Saved data entries:
----------------
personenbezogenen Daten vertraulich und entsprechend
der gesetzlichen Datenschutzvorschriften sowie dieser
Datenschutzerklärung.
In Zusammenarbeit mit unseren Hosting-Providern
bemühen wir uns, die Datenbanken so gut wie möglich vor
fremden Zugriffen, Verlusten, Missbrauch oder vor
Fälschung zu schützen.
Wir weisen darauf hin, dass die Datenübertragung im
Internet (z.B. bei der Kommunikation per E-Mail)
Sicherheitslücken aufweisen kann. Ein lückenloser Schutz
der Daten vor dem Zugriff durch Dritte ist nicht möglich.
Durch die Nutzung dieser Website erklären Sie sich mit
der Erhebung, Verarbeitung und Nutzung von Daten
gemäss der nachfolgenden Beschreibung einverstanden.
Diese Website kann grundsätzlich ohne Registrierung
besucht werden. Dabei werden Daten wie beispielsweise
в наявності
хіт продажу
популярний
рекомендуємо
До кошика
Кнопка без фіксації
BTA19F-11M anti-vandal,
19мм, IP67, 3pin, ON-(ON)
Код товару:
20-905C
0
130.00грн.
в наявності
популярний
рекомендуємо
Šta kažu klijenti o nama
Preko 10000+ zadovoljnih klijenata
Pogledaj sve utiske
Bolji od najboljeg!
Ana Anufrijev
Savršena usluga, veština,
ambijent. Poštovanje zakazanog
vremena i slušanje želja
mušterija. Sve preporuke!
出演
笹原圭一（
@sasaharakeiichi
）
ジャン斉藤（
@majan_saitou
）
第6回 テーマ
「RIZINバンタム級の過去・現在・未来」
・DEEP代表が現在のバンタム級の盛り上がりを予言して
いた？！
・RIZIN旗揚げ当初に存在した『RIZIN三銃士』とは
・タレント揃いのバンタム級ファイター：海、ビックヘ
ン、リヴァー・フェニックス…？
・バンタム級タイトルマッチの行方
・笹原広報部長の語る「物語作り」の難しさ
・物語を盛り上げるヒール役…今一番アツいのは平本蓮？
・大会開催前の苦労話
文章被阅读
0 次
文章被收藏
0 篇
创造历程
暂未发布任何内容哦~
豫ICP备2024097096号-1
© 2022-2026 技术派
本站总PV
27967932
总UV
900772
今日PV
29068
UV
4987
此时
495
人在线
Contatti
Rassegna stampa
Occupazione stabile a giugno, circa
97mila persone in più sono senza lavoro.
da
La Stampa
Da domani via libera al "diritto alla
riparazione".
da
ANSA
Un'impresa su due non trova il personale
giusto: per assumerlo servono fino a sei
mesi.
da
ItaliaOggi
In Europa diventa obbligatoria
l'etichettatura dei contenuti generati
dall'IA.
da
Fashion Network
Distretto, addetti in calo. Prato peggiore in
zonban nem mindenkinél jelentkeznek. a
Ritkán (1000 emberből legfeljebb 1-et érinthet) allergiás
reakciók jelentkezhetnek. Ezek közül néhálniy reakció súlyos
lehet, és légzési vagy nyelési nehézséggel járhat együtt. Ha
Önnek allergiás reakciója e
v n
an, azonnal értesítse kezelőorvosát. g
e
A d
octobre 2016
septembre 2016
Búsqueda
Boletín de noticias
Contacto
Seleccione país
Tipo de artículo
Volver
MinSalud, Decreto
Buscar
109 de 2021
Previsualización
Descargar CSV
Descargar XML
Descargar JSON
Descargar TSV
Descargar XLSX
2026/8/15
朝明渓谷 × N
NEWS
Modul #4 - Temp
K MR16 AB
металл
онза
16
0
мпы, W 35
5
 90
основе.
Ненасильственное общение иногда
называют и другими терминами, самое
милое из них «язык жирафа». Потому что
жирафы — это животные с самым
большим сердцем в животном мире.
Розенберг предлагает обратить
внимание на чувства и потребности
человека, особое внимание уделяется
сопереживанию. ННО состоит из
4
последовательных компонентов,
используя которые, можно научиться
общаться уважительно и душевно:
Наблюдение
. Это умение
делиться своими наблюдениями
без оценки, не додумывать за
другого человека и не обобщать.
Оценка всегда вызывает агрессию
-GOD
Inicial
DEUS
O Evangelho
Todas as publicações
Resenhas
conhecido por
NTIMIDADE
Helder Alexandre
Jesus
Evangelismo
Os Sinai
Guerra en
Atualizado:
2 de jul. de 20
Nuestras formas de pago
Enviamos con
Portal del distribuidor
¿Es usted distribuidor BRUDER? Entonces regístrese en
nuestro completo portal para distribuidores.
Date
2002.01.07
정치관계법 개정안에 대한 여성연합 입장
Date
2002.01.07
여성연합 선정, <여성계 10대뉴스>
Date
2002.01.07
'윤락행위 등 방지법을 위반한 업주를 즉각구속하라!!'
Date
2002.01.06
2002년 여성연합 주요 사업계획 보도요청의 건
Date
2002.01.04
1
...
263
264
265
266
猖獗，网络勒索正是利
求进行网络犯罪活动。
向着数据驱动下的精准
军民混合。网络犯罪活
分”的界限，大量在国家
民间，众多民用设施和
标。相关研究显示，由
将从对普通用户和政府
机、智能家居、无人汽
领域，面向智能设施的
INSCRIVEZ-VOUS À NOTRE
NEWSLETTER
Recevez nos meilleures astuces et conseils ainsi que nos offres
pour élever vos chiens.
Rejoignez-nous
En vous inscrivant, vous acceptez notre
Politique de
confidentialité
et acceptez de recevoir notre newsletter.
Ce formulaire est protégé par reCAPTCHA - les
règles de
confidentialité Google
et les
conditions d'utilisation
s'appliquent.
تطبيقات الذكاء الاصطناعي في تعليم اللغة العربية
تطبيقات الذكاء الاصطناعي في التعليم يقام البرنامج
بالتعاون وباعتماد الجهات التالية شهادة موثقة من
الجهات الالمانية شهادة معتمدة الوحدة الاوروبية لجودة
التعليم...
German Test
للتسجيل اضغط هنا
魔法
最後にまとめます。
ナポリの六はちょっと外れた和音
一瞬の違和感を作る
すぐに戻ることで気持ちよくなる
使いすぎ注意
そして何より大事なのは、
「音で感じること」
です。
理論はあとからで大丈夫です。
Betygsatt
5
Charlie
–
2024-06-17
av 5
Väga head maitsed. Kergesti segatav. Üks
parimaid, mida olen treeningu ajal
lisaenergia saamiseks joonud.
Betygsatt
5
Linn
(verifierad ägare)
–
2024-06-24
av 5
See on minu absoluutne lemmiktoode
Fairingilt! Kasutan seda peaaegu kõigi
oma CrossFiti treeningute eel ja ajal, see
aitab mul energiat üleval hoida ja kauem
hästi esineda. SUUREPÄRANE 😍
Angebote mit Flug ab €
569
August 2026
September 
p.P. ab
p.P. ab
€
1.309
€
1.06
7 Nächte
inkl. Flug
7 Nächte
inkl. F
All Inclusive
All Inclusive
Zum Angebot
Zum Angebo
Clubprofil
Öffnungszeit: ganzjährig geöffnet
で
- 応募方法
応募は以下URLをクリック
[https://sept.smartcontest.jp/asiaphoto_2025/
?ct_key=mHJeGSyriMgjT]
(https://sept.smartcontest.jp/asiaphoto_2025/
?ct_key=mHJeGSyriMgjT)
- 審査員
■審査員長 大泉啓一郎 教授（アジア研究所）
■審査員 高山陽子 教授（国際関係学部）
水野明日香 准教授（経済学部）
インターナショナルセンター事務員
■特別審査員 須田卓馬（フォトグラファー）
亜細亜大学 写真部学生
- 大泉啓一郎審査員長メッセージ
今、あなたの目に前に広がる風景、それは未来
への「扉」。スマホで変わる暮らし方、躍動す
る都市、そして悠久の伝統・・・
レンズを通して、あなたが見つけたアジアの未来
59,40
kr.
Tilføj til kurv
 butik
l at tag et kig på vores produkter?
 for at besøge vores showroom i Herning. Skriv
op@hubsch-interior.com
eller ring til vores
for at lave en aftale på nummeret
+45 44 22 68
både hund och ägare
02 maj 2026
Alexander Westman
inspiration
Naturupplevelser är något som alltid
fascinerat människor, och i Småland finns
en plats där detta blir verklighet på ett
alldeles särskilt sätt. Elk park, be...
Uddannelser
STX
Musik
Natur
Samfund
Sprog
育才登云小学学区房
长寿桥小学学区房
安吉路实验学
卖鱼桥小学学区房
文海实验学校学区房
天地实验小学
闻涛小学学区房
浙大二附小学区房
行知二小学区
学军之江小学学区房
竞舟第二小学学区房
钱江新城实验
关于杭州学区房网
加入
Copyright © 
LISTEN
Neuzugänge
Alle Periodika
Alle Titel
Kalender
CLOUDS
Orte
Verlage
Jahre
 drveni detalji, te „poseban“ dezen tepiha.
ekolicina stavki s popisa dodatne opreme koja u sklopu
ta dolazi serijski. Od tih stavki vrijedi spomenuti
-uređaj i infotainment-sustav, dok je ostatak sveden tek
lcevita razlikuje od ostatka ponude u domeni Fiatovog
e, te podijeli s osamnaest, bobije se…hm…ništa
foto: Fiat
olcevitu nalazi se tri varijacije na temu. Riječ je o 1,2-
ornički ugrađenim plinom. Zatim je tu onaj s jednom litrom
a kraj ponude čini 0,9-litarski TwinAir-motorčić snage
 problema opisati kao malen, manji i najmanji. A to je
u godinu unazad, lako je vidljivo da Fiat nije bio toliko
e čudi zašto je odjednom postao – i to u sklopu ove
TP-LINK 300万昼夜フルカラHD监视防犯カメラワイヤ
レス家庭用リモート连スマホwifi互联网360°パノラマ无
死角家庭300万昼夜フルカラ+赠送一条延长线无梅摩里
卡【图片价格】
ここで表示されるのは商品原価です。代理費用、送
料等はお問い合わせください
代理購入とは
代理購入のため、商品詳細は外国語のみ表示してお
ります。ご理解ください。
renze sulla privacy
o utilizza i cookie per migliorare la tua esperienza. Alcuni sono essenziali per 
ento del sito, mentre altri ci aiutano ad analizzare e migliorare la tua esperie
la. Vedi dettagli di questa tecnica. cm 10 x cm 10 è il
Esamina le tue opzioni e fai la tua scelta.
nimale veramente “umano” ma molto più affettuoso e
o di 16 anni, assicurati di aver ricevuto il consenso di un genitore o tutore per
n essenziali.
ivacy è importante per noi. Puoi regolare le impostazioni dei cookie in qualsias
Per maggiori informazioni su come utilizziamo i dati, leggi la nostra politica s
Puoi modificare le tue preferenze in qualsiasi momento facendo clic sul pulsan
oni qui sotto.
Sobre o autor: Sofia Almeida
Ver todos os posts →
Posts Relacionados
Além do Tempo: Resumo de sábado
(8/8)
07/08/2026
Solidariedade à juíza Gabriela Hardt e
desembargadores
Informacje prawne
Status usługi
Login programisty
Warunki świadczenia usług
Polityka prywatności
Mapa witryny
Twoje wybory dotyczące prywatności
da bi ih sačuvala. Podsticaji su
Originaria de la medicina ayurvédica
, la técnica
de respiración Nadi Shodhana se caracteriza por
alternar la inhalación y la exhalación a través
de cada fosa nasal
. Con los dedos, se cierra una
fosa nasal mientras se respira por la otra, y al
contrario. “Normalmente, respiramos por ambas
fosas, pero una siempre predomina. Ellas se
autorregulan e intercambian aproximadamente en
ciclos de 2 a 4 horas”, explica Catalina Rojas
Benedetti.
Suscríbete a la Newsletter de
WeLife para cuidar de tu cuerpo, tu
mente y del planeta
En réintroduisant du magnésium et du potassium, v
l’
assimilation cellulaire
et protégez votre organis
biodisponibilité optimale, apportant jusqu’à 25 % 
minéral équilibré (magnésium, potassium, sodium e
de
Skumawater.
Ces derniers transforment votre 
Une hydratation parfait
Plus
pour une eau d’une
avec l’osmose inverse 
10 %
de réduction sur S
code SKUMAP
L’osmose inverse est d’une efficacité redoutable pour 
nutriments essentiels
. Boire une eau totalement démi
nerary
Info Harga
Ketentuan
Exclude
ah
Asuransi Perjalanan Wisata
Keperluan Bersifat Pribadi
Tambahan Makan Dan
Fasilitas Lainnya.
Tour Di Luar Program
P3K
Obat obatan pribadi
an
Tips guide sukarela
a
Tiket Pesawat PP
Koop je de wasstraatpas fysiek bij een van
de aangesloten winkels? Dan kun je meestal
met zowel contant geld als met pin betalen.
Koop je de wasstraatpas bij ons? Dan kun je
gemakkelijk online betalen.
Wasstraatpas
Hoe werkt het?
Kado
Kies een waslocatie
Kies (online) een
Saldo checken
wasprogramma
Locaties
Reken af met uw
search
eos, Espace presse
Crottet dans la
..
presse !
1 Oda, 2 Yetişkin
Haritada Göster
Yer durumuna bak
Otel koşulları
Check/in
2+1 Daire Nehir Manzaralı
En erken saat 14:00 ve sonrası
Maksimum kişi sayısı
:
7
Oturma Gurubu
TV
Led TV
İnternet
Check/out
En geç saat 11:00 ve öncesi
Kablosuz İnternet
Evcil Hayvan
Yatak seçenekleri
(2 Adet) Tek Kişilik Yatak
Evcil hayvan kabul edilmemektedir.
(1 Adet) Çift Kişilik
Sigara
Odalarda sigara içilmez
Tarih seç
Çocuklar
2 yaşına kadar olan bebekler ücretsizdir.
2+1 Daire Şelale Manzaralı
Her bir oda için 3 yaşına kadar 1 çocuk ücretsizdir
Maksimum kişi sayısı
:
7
----------------
[WHAT YOU HAVE TO DO] What you give back should be only the lines of the records above, starting at the line with "besucht werden. Dabei" and ending at the line with "Šta kažu klijenti o nama", restated word for word.

[ANSWER TO THIS TASK]
besucht werden. Dabei werden Daten wie beispielsweise
в наявності
хіт продажу
популярний
рекомендуємо
До кошика
Кнопка без фіксації
BTA19F-11M anti-vandal,
19мм, IP67, 3pin, ON-(ON)
Код товару:
20-905C
0
130.00грн.
в наявності
популярний
рекомендуємо
Šta kažu klijenti o nama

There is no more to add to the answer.